Le recueil de Salah Badis est précédé d’une note du traducteur, Lofti Nia, dans laquelle il détaille son attention particulière à conserver la polyphonie des nouvelles. Chaque texte traite d’un fait du quotidien et d’un langage précis. D’une nouvelle à l’autre, les voix ne se confondent pas mais se complètent. Ensemble, elles font entendre des habitants de l’Algérie. Selon la génération et le niveau social, certains aspects du pays resurgissent : la guerre d’indépendance, la guerre civile, la crise politique… Chaque texte nous apporte un autre regard sur ce pays, ce qui le plombe et ce qui le porte. Les personnages parlent depuis leur situation. Ils ont des besoins et des envies très terre-à-terre. C’est leur réalité propre que l’auteur explore, connectant subtilement l’intime à l’Histoire. Cela donne de l’épaisseur au politique, au chaos vécu par l’Algérie.

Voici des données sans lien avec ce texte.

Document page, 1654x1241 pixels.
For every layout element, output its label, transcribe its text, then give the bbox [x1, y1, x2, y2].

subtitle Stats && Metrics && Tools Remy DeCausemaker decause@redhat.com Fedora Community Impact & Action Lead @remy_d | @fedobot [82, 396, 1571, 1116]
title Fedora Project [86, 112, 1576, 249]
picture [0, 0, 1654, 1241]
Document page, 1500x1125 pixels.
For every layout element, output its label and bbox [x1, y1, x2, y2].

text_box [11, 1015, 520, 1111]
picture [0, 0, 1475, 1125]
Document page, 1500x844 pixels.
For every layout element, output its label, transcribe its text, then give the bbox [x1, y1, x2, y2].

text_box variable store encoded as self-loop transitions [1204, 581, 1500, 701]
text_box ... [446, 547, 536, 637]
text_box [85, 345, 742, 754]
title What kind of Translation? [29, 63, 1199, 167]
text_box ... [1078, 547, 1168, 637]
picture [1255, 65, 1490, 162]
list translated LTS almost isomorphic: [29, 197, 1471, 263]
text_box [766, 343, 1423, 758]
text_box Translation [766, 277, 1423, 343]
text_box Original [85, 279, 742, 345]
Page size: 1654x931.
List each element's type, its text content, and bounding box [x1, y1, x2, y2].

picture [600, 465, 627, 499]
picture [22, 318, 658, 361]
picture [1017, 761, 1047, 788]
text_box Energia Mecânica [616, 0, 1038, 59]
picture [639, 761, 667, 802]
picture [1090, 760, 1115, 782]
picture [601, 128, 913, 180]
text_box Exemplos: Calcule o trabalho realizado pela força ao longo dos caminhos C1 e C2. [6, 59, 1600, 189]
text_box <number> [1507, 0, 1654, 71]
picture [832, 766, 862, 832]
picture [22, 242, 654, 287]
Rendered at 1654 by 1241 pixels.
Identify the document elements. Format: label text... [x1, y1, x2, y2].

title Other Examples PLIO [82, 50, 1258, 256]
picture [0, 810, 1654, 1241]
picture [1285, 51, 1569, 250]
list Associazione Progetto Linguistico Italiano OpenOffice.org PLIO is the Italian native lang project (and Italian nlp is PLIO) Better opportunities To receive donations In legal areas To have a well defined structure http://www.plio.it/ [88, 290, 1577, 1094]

L’auteur compose un recueil tout en nuances. Ainsi le titre, Des choses qui arrivent, revient régulièrement comme sentence. Selon la nature du point final, la phrase devient un constat amer ou un profond drame. Les personnages nous apparaissent alors comme des êtres balayés par une entité supérieure qui les dépasse. Ils n’ont plus prise sur le réel, sur leur destin. L’Histoire a pris le dessus. Le recueil réussit à capter les fragilités de vies éparses dans un mouvement particulièrement émouvant.